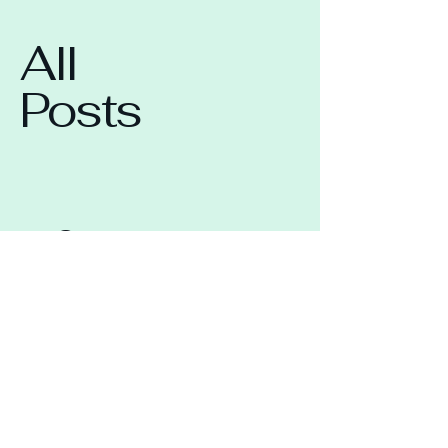
All
Posts
Check back soon
Once posts are published, you’ll
see them here.
Lisa Zahra Acting &
Vocal Confidence
Coaching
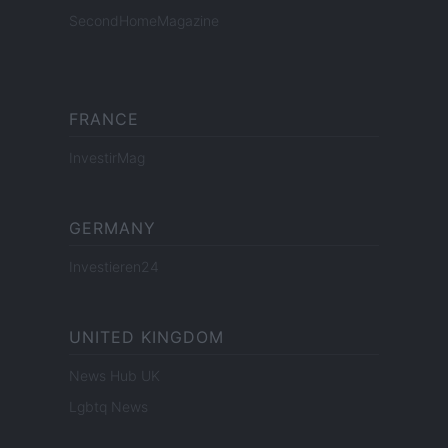
SecondHomeMagazine
FRANCE
InvestirMag
GERMANY
Investieren24
UNITED KINGDOM
News Hub UK
Lgbtq News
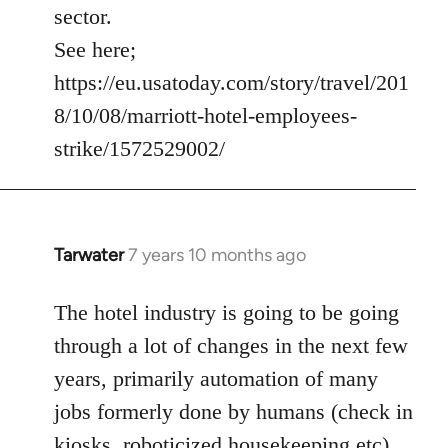
sector.
See here;
https://eu.usatoday.com/story/travel/201
8/10/08/marriott-hotel-employees-
strike/1572529002/
Tarwater
7 years 10 months ago
In
reply
to
The hotel industry is going to be going
Welcome
through a lot of changes in the next few
by
years, primarily automation of many
libcom.org
jobs formerly done by humans (check in
kiosks, roboticized housekeeping etc).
—————
▶ [Problem]:
Starting at the line that contains "SecondHomeMagazine" and ending at the last line of the items, arrange the text as a JSON list of strings with one string per line. Leave out blank lines and the pictures.

▶ [Solution below]:
[
  "SecondHomeMagazine",
  "FRANCE",
  "InvestirMag",
  "GERMANY",
  "Investieren24",
  "UNITED KINGDOM",
  "News Hub UK",
  "Lgbtq News",
  "sector.",
  "See here;",
  "https://eu.usatoday.com/story/travel/201",
  "8/10/08/marriott-hotel-employees-",
  "strike/1572529002/",
  "Tarwater",
  "7 years 10 months ago",
  "In",
  "reply",
  "to",
  "The hotel industry is going to be going",
  "Welcome",
  "through a lot of changes in the next few",
  "by",
  "years, primarily automation of many",
  "libcom.org",
  "jobs formerly done by humans (check in",
  "kiosks, roboticized housekeeping etc)."
]